**Exercise**
Would you write out the entries below, every one of them, exactly?

**Record excerpts**
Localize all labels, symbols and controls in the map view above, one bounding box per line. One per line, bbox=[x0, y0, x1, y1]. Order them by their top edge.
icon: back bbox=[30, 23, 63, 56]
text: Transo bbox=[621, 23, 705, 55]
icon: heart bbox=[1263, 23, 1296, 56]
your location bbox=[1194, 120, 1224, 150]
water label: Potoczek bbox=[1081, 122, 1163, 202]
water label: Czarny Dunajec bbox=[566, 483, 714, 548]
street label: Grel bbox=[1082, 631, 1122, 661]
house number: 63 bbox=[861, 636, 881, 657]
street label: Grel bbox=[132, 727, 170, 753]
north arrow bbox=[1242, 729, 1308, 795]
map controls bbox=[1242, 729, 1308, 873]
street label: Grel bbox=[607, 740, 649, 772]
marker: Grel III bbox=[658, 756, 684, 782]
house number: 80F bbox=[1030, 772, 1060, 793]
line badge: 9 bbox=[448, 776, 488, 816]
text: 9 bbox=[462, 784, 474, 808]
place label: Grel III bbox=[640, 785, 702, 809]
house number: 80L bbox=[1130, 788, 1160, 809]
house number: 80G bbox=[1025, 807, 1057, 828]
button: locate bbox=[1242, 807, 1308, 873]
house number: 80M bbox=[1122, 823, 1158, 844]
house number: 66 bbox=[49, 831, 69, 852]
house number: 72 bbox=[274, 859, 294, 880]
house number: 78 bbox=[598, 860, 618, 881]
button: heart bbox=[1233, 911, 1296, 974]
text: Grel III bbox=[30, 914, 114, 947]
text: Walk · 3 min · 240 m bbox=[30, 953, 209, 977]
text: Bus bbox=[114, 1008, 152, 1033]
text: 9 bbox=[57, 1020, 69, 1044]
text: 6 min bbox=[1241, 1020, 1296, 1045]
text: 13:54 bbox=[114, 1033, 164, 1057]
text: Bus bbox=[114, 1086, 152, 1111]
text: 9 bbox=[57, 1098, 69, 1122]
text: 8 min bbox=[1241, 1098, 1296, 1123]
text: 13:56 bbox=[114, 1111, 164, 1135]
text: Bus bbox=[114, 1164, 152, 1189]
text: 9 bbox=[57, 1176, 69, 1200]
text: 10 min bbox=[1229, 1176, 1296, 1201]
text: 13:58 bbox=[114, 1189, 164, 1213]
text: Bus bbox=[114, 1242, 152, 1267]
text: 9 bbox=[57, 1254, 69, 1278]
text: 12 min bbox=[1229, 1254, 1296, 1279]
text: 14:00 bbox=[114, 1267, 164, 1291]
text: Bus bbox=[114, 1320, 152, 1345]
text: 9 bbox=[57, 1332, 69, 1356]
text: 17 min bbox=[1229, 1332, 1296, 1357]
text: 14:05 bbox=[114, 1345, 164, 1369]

**Output for this exercise**
Localize all labels, symbols and controls in the map view above, one bounding box per line. One per line, bbox=[x0, y0, x1, y1]. Order them by their top edge.
icon: back bbox=[30, 23, 63, 56]
text: Transo bbox=[621, 23, 705, 55]
icon: heart bbox=[1263, 23, 1296, 56]
your location bbox=[1194, 120, 1224, 150]
water label: Potoczek bbox=[1081, 122, 1163, 202]
water label: Czarny Dunajec bbox=[566, 483, 714, 548]
street label: Grel bbox=[1082, 631, 1122, 661]
house number: 63 bbox=[861, 636, 881, 657]
street label: Grel bbox=[132, 727, 170, 753]
north arrow bbox=[1242, 729, 1308, 795]
map controls bbox=[1242, 729, 1308, 873]
street label: Grel bbox=[607, 740, 649, 772]
marker: Grel III bbox=[658, 756, 684, 782]
house number: 80F bbox=[1030, 772, 1060, 793]
line badge: 9 bbox=[448, 776, 488, 816]
text: 9 bbox=[462, 784, 474, 808]
place label: Grel III bbox=[640, 785, 702, 809]
house number: 80L bbox=[1130, 788, 1160, 809]
house number: 80G bbox=[1025, 807, 1057, 828]
button: locate bbox=[1242, 807, 1308, 873]
house number: 80M bbox=[1122, 823, 1158, 844]
house number: 66 bbox=[49, 831, 69, 852]
house number: 72 bbox=[274, 859, 294, 880]
house number: 78 bbox=[598, 860, 618, 881]
button: heart bbox=[1233, 911, 1296, 974]
text: Grel III bbox=[30, 914, 114, 947]
text: Walk · 3 min · 240 m bbox=[30, 953, 209, 977]
text: Bus bbox=[114, 1008, 152, 1033]
text: 9 bbox=[57, 1020, 69, 1044]
text: 6 min bbox=[1241, 1020, 1296, 1045]
text: 13:54 bbox=[114, 1033, 164, 1057]
text: Bus bbox=[114, 1086, 152, 1111]
text: 9 bbox=[57, 1098, 69, 1122]
text: 8 min bbox=[1241, 1098, 1296, 1123]
text: 13:56 bbox=[114, 1111, 164, 1135]
text: Bus bbox=[114, 1164, 152, 1189]
text: 9 bbox=[57, 1176, 69, 1200]
text: 10 min bbox=[1229, 1176, 1296, 1201]
text: 13:58 bbox=[114, 1189, 164, 1213]
text: Bus bbox=[114, 1242, 152, 1267]
text: 9 bbox=[57, 1254, 69, 1278]
text: 12 min bbox=[1229, 1254, 1296, 1279]
text: 14:00 bbox=[114, 1267, 164, 1291]
text: Bus bbox=[114, 1320, 152, 1345]
text: 9 bbox=[57, 1332, 69, 1356]
text: 17 min bbox=[1229, 1332, 1296, 1357]
text: 14:05 bbox=[114, 1345, 164, 1369]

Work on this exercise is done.